Como ven, es un truco que bebe su esencia de los robos a bancos de las grandes películas negras de la historia del cine. Un solo fallo de concentración y nos hubieran descubierto. Pero la cosa debía completarse al día siguiente. Porque yo me había ido a mi casa con las dos tarjetas. Debíamos quedar a primera hora en un punto discreto para que le entregara su tarjeta a mi amigo y pudiéramos entrar los dos correctamente. A media mañana, solíamos comprobar el cuadro revisado de cumplimiento del horario. Cuando te pillaban en un renuncio, todas las cifras se ponían en un rojo furibundo, que denunciaba incumplimientos de varias horas. Pero, con nuestro truco, nunca sucedió. Todas las veces nos salió perfecto.
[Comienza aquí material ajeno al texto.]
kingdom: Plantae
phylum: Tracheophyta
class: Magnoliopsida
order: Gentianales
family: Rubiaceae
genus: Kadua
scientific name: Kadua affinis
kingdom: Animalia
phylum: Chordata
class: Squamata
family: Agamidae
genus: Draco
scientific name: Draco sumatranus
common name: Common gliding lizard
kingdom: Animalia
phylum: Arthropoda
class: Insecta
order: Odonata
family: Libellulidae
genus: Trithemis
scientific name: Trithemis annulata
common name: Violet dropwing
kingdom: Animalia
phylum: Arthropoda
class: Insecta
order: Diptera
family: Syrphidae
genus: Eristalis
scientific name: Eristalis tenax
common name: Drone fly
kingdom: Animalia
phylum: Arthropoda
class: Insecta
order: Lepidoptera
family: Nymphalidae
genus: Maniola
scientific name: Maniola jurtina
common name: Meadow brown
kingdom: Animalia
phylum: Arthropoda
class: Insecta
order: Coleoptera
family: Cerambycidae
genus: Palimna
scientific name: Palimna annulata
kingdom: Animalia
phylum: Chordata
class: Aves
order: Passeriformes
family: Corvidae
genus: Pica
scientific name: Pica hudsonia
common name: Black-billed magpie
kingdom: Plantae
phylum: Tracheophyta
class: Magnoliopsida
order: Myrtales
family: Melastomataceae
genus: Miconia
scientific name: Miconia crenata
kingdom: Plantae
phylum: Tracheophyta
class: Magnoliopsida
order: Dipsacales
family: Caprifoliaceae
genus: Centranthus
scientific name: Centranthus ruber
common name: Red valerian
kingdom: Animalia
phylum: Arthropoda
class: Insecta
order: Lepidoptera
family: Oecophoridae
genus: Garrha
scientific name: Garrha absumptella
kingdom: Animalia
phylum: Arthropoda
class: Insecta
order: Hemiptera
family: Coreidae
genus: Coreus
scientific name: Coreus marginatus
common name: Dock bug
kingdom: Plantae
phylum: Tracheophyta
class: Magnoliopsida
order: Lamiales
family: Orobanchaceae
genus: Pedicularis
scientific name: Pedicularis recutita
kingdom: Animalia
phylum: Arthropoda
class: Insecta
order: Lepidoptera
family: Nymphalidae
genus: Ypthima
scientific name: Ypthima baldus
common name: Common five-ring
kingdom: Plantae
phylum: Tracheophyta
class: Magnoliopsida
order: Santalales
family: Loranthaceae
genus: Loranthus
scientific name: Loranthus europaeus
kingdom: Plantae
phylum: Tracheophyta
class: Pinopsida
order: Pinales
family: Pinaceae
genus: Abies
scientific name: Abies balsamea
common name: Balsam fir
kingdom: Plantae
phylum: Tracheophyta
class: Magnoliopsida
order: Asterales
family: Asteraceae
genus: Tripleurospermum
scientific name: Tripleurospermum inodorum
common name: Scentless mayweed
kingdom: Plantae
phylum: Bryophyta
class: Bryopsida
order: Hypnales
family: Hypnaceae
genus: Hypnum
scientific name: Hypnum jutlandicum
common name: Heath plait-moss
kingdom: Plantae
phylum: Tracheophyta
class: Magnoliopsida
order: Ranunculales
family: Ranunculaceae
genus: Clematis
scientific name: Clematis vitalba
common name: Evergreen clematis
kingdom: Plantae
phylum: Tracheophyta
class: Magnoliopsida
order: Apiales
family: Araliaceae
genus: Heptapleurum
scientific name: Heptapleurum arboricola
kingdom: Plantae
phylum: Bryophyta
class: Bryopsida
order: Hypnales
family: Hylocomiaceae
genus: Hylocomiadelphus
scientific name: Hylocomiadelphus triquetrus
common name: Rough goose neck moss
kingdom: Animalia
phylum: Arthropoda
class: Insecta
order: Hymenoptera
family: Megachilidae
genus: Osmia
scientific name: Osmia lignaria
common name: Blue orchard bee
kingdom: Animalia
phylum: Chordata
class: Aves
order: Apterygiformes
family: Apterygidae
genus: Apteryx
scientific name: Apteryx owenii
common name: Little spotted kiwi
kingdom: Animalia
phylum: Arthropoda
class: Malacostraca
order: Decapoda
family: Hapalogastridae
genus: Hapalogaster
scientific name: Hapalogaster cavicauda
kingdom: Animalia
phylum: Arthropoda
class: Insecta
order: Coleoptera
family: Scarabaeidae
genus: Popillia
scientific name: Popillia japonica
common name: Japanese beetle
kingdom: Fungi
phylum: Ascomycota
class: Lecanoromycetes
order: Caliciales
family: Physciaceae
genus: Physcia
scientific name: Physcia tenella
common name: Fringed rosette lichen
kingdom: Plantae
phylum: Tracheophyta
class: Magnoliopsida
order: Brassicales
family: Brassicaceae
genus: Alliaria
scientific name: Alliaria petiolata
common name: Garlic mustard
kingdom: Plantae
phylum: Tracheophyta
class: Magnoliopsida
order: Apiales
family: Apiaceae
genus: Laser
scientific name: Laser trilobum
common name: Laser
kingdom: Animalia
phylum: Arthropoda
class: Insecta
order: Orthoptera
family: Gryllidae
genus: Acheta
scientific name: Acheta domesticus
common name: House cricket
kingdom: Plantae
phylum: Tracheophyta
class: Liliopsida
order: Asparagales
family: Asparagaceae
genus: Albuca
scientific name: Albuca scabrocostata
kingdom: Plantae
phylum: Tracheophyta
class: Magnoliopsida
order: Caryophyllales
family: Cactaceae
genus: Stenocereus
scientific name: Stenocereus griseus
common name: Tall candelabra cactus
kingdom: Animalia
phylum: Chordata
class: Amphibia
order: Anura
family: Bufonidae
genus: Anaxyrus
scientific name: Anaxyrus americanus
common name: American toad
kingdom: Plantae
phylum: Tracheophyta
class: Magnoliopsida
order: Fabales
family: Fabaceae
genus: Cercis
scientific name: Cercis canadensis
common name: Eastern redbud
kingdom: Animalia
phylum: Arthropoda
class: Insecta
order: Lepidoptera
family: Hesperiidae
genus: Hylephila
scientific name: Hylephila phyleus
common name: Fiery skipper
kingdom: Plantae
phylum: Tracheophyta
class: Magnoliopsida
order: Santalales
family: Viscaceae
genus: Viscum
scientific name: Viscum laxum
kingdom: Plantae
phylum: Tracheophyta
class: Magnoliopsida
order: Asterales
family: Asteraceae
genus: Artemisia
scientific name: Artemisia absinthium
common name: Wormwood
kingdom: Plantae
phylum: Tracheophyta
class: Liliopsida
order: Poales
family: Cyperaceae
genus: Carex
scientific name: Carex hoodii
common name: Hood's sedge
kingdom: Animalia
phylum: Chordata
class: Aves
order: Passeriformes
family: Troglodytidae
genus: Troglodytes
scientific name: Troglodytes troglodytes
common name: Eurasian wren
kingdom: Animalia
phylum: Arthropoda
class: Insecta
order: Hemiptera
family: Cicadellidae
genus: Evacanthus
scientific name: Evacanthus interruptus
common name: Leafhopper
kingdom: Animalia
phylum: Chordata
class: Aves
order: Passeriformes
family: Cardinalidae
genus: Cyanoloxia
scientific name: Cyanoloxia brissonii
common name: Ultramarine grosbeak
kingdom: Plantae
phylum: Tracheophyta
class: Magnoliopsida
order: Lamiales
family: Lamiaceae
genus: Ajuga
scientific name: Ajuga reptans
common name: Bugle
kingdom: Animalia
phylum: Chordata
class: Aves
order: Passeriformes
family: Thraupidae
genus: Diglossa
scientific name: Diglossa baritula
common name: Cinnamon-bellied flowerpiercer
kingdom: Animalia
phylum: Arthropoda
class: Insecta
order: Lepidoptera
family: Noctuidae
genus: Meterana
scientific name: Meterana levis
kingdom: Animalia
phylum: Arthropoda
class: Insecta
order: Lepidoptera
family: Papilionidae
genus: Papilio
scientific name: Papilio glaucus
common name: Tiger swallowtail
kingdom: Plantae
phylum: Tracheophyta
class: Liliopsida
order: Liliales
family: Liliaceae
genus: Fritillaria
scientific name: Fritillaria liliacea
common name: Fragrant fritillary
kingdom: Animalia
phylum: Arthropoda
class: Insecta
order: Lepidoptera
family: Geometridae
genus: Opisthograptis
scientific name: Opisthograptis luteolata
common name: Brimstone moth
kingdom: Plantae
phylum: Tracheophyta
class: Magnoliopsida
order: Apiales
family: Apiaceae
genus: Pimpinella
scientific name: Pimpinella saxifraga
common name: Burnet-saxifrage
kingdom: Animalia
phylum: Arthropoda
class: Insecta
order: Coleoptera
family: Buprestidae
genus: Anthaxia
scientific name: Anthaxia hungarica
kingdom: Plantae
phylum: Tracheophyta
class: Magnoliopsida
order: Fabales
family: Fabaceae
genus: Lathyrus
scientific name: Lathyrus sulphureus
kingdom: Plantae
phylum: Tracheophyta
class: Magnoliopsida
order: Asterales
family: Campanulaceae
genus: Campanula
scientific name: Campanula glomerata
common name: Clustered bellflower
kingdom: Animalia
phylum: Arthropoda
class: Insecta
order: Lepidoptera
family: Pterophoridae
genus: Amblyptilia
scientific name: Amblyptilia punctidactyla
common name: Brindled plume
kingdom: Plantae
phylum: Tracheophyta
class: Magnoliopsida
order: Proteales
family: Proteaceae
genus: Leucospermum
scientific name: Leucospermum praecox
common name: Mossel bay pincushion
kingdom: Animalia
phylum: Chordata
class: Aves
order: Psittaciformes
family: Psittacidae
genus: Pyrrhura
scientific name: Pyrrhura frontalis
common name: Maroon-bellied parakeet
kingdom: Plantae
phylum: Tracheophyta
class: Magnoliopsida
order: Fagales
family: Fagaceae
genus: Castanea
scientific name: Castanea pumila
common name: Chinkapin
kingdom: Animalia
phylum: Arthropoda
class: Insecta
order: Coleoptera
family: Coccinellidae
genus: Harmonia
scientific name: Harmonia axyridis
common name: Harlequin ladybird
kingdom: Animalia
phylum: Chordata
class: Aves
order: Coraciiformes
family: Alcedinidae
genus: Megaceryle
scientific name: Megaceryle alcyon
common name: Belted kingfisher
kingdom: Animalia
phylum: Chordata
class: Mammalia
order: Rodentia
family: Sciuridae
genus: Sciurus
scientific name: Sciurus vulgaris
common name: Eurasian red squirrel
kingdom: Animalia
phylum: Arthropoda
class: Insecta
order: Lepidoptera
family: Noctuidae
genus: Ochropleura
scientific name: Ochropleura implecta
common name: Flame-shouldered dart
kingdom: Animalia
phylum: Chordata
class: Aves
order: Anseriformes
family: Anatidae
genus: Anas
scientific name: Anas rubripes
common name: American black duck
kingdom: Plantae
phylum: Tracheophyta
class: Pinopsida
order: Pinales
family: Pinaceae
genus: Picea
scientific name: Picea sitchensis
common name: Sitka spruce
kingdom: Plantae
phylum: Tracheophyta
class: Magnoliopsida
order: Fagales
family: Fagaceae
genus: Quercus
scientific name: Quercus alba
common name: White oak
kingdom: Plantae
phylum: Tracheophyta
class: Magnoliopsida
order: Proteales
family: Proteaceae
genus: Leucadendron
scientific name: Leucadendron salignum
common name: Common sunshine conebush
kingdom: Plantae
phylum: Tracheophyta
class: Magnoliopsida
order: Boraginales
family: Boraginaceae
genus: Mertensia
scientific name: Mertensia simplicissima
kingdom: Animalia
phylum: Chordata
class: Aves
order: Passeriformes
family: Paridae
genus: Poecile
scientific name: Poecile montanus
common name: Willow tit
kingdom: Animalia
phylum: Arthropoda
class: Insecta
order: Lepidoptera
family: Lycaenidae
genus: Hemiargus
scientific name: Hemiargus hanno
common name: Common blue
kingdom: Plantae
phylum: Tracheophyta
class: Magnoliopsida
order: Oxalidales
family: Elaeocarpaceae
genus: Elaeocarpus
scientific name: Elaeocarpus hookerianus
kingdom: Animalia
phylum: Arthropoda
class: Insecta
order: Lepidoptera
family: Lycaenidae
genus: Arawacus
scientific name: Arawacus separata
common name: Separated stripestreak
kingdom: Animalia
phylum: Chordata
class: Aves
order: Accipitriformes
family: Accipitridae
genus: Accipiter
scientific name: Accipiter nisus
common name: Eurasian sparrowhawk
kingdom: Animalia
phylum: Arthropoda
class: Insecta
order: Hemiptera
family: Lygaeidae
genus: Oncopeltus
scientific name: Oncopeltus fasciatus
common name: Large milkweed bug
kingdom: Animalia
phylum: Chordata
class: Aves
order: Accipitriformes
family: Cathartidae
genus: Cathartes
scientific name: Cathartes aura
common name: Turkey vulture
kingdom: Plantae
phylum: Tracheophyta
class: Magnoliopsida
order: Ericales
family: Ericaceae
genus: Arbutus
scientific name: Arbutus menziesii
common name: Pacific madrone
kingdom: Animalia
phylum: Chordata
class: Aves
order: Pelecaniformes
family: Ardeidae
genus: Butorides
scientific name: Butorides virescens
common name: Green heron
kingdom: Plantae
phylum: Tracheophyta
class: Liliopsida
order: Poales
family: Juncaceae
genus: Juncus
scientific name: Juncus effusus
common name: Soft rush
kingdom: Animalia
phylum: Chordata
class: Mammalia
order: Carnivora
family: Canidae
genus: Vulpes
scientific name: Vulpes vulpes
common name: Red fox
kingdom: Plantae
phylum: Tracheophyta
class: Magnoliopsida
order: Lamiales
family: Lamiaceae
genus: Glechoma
Las filmaciones de las cámaras las revisaban los de la contrata de seguridad, que no observaban nada raro en nuestras conductas naturales y desenvueltas. 

Dicen que el criminal nunca gana. Es mentira. Más cierto es que el que roba a un ladrón tiene cien años de perdón. Quien se las ingenia para burlar un sistema represor, absurdo y agobiante, tiene la redención concedida. Como dije, las primeras veces lo hicimos por necesidad, porque debíamos hacer alguna gestión que no se nos permitía incluir en nuestras salidas legales. Al final, acabamos haciéndolo porque era algo divertido y estimulante, una actividad de riesgo que nos obligaba a estar súper atentos y cuya finalización con éxito nos hacía sentirnos muy bien. Burlar al torno era una forma más de sentirnos vivos en un entorno tan deprimente. Mi amigo y yo conseguimos, pues, hacer de la necesidad virtud.

Está claro que un post como este se merece terminar con un vídeo de Samantha Fish, una mujer que sale de todas las situaciones difíciles haciendo de la necesidad virtud. La hemos visto en apuros, como cuando se le desconectó el sistema y siguió bailando al ritmo de sus músicos hasta que le hicieron una chapuza que le permitió cantar una canción y luego se tiró ella misma al suelo para arreglarlo todo bien. También en otra en que se le desconecta la guitarra y lo arregla dando un tirón hacia arriba y comentando Oh, shit. Mi amigo Alfred se sorprende del rejo (hermosa palabra cervantina) que acredita esta mujer. En el vídeo que van a ver, está tocando su cigar box guitar, ayudándose con el bottleneck, ese cilindro metálico que se inserta en el dedo anular de la mano izquierda. 

Pero, después de cantar las primeras estrofas, esa energía que tiene en el cuerpo le hace subrayar una nota ya cerca del estribillo con un guitarrazo de los suyos, con tan mala fortuna que el bottleneck sale volando (si se fijan, lo verán). El batería se da cuenta y para un instante. Ella lo recoge del suelo y aprovecha para enviar su saludo habitual: How're you doing? (¿Cómo están ustedes?) Y luego deja deslizar un soooo (así queeee) para reiniciar la canción justo donde se interrumpió, y todo eso con una sonrisa de oreja a oreja. Les dejo con ella. Sean buenos y no hagan demasiadas travesuras. Pero, si se ven en la tesitura de tener que hacer alguna, háganla bien. Cuando te pillan en un renuncio, da mucha vergüenza. Que tengan una buena semana.

2 comentarios:

  1. Yo que usted, iría rápido a registrar este relato a la Sociedad de Autores. Lo digo por los eventuales derechos de adaptación cinematográfica. De ahí saldría un corto genial.

    ResponderEliminar
    Respuestas
    1. Gracias, tampoco hay que exagerar, es sólo literatura.